In fact, while $15.9 million represents extra pay from his termination as CEO, Steinhafel is leaving the company with four times that amount.

The golden handshake from the company includes cash severance, accelerated vesting of some equity awards, and certain above-market interest on deferred compensation. This totaled more than $21 million. However, Steinhafel had to pay back some of the money because of a quirk involving cash paid up front rather than as part of his pension. This reduced his disclosed severance to $15.9 million.

But Steinhafel is getting much more than the initial news headlines suggested. He’s leaving with an additional $33.1 million in non-qualified deferred compensation, a sort of super-sized 401(k), and $1.2 million from a pension that he didn’t have to pay back. Also not included in the headline figure endorsed by Target (TGT) are Steinhafel’s stock options that he can continue to exercise over the next five years. Some are underwater, but even at today’s depressed stock price these are worth $10.8 million.

Thus Gregg Steinhafel’s full walk-away package is $61 million.

The reported 37% drop in Steinhafel’s reported CEO compensation — from $20.6 million to $12.9 million — also did not reflect other pay received during the year disclosed in additional tables in the proxy statement. He exercised stock options for a profit of $5.1 million and vested in stock worth $8.8 million during 2013, for an extra $14 million.

More: Target fires head of Canadian operations

Not only that, but Steinhafel has agreed to “remain employed by Target in an advisory capacity to assist with the transition through no later than August 23, 2014.” During this period, he will receive further compensation: the same base salary and benefits as when he was CEO, and, in a very unusual arrangement, he will also be eligible for a cash bonus. Except once this advisory contract comes to an end, and it could extend beyond August, he will finally receive his severance package, which will be worth a different amount again since so much of it is dependent on Target’s stock price.

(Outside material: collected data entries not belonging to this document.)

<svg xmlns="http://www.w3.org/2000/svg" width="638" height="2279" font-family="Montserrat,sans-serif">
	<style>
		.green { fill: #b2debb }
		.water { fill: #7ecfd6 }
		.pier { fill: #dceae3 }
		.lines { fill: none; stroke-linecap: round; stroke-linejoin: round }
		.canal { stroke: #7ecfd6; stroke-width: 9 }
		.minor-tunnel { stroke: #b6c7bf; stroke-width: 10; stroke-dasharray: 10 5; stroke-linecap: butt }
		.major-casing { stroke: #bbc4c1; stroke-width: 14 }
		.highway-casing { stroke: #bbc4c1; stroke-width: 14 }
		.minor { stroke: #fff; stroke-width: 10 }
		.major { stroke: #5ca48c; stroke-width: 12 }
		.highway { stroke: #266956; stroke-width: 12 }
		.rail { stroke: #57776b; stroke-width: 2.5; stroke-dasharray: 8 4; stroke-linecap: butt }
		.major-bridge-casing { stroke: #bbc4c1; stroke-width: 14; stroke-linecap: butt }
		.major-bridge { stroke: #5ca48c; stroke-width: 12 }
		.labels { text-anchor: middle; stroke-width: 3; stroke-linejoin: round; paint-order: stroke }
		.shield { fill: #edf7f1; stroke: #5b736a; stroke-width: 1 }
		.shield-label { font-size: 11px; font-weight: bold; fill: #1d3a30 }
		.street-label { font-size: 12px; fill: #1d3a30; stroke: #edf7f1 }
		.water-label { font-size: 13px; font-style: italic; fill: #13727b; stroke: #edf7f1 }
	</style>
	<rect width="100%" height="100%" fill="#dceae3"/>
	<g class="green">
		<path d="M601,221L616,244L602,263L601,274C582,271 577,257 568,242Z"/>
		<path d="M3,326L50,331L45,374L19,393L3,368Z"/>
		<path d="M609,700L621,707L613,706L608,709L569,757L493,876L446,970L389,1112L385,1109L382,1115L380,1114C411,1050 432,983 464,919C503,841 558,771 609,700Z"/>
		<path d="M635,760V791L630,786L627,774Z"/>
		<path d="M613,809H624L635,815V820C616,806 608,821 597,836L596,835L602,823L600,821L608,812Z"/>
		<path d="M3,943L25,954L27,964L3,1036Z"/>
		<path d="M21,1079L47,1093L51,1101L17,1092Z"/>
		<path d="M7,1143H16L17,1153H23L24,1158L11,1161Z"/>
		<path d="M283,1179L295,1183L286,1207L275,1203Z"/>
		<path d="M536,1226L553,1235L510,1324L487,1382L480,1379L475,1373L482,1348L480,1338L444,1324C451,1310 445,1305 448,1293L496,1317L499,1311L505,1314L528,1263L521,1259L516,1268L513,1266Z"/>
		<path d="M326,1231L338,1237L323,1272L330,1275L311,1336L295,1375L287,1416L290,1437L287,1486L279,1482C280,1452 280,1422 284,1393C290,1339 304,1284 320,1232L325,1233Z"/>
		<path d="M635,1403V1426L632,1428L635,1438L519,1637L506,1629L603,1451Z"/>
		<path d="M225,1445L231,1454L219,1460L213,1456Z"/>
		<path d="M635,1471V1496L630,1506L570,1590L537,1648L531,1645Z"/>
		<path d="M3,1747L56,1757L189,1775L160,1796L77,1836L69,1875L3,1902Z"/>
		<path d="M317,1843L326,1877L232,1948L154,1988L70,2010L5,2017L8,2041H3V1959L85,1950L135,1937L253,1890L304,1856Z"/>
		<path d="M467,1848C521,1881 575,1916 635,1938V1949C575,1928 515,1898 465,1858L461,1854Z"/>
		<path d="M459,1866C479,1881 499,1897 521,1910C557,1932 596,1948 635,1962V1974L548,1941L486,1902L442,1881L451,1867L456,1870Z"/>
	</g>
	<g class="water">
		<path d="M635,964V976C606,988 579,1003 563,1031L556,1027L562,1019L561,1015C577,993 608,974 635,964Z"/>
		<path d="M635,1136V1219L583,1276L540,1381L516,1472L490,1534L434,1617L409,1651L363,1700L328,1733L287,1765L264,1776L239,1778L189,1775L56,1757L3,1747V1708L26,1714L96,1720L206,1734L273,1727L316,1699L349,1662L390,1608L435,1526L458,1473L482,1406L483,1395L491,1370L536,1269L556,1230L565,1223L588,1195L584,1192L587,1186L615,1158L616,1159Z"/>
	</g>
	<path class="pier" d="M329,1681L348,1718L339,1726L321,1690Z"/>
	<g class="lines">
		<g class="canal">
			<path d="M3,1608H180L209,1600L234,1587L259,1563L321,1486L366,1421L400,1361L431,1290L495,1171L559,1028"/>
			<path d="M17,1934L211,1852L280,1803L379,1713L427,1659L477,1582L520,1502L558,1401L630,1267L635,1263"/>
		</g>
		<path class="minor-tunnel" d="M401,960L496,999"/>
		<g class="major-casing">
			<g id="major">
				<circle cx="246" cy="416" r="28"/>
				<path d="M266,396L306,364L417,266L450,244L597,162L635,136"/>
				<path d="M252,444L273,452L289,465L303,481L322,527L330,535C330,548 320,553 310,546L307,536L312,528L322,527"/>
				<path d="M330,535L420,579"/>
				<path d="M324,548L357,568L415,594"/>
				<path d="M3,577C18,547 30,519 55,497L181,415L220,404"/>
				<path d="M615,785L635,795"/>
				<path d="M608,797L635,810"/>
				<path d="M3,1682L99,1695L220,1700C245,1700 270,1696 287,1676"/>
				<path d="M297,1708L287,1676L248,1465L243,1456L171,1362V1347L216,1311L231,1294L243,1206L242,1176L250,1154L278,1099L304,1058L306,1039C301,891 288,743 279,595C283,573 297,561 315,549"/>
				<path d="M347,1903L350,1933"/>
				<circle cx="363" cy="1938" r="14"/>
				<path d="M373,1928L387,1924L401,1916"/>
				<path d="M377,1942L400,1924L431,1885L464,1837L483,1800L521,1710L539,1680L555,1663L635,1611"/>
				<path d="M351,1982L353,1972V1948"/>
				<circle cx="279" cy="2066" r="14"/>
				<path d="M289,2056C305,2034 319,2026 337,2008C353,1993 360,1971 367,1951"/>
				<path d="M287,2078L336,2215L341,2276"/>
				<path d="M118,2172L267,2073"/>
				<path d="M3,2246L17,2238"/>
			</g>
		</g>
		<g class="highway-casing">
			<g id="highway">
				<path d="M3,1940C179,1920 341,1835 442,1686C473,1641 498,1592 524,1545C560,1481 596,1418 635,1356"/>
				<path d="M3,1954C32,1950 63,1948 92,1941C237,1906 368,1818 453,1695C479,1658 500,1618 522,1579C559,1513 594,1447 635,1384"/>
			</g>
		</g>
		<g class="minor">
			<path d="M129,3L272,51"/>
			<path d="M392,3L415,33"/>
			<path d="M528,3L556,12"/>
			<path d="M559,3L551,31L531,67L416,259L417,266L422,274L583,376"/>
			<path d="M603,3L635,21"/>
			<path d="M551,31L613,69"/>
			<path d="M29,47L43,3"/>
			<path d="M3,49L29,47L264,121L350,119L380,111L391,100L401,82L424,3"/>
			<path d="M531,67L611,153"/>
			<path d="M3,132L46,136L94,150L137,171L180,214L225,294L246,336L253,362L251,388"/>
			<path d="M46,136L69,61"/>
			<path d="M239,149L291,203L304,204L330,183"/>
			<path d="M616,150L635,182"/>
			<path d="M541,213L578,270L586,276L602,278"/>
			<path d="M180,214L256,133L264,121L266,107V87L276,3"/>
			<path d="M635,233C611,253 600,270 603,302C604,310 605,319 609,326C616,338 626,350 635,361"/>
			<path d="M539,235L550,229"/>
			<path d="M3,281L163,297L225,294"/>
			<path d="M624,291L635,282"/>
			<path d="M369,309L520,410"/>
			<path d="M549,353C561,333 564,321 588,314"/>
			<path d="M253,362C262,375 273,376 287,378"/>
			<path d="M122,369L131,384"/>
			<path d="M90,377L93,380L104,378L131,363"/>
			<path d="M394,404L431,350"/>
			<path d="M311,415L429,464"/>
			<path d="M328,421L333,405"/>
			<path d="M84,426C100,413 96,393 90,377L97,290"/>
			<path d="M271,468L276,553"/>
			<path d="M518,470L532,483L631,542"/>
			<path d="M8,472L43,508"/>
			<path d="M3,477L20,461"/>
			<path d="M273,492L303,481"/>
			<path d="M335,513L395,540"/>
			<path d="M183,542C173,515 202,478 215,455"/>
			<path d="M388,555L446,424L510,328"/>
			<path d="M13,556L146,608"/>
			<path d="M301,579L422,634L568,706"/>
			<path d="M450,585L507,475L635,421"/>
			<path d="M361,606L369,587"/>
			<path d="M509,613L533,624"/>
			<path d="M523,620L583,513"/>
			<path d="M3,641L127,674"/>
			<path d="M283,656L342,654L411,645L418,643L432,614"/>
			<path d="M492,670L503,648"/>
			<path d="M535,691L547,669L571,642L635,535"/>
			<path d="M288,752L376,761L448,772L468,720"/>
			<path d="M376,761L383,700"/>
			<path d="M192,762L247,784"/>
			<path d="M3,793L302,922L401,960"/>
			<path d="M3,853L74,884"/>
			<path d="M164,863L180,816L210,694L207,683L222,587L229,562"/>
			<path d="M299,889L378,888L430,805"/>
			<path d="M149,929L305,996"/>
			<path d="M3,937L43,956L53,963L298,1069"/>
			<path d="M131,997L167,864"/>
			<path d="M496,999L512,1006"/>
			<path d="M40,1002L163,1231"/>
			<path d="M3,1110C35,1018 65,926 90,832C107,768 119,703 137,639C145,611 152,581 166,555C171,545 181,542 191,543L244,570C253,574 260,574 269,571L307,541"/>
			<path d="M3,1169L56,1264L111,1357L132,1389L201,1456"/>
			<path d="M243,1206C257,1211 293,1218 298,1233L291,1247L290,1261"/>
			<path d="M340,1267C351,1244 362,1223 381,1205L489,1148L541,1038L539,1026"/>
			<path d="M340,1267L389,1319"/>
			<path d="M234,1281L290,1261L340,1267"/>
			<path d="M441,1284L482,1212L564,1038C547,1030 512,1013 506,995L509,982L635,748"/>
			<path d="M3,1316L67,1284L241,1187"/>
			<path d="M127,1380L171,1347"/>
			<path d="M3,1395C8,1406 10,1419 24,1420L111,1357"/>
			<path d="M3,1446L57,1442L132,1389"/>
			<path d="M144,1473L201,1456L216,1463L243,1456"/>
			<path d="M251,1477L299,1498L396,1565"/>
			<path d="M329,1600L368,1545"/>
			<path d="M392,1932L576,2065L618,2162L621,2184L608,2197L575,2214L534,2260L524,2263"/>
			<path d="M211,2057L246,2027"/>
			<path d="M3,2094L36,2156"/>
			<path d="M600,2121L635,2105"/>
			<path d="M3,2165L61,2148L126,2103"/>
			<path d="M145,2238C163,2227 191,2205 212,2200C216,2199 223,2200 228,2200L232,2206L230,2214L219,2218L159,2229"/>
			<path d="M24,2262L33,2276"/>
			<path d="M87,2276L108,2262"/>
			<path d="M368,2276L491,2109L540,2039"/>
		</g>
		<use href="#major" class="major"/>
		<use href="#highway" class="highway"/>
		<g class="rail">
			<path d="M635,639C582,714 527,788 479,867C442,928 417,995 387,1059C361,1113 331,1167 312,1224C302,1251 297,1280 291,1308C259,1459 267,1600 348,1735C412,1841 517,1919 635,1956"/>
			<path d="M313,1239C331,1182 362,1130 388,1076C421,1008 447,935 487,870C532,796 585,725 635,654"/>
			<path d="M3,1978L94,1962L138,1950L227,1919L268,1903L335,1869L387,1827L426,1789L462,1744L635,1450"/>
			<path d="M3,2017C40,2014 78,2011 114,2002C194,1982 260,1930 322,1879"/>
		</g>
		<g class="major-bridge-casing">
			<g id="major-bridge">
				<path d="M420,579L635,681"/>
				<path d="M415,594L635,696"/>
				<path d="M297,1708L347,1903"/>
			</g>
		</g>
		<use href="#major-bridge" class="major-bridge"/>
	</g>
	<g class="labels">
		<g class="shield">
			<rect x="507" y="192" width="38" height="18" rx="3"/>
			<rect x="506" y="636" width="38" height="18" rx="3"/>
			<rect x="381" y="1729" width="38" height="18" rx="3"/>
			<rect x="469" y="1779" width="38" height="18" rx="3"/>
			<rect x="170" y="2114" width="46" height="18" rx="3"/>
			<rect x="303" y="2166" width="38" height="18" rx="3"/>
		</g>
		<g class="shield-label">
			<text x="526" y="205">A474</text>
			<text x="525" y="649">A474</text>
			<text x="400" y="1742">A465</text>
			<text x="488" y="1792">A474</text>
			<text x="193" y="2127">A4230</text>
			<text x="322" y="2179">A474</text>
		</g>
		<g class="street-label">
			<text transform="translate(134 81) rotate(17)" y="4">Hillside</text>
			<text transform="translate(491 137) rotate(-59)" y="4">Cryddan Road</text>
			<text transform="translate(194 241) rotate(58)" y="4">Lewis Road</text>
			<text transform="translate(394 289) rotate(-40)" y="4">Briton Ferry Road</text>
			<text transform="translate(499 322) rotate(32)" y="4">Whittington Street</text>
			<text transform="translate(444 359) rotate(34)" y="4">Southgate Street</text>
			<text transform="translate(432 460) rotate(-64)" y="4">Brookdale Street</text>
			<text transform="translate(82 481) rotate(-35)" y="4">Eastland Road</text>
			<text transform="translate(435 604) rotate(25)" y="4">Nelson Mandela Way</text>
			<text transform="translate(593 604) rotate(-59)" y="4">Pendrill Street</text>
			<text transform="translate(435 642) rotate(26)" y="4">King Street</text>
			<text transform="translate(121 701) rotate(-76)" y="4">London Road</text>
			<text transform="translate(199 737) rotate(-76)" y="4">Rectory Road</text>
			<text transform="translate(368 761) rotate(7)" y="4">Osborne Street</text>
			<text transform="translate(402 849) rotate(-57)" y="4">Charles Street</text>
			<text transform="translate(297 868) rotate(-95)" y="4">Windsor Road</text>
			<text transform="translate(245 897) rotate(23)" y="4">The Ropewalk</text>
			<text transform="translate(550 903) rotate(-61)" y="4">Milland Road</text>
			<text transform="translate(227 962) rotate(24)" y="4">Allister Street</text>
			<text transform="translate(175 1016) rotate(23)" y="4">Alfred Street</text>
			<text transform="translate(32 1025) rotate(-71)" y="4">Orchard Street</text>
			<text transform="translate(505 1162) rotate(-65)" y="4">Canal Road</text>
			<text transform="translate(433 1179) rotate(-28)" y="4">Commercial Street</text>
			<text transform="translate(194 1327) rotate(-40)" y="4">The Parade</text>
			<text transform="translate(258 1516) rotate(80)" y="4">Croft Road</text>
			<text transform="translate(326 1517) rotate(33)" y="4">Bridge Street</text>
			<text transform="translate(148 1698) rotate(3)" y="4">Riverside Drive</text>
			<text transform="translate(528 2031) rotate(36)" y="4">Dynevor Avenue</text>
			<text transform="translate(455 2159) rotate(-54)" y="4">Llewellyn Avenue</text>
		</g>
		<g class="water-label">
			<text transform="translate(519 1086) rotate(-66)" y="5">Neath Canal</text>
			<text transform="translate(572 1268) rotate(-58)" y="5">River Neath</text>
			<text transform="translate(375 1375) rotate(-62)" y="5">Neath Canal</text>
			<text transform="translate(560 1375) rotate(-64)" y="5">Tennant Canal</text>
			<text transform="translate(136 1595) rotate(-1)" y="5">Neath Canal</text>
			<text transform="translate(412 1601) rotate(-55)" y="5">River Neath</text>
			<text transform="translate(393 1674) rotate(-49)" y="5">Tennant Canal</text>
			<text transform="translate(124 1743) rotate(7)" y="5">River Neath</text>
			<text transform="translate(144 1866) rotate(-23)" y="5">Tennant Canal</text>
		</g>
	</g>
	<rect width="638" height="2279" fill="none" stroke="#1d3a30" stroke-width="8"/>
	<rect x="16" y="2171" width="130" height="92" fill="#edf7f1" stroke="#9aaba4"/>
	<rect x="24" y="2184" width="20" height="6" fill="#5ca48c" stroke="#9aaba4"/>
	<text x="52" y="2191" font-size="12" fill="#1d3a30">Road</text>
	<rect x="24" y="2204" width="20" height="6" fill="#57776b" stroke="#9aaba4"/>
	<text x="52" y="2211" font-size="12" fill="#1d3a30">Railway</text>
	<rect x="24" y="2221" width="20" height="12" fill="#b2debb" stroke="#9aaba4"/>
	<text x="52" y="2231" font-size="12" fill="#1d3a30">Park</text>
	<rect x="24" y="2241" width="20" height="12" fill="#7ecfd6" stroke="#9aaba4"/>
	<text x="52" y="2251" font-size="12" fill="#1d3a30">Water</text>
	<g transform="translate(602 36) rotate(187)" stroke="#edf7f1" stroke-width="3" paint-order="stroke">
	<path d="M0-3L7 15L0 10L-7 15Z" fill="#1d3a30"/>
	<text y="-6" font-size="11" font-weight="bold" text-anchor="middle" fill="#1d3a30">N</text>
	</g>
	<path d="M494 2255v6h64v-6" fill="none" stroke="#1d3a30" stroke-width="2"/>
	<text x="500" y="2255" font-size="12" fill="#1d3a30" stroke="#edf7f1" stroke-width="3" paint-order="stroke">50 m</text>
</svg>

In 2013’s proxy statement, Target estimated Steinhafel’s severance at $26.6 million, the amount he would have received had he been terminated in February of that year. The $10 million reduction from 2013 to 2014 was largely due to the drop in Target’s share price owing to its operational challenges. But, oddly, there is no mention of the reduction to the golden handshake owing to the enhanced pension repayment. In that year, too, the cash severance that was the cause of the repayment was included in the overall figure.

Eric Hausman, a senior public relations manager at Target did not comment on either the full walk-away figure or the missing pension reduction from the prior year’s severance: “We don’t have anything more to share beyond what is in the proxy,” he replied via email.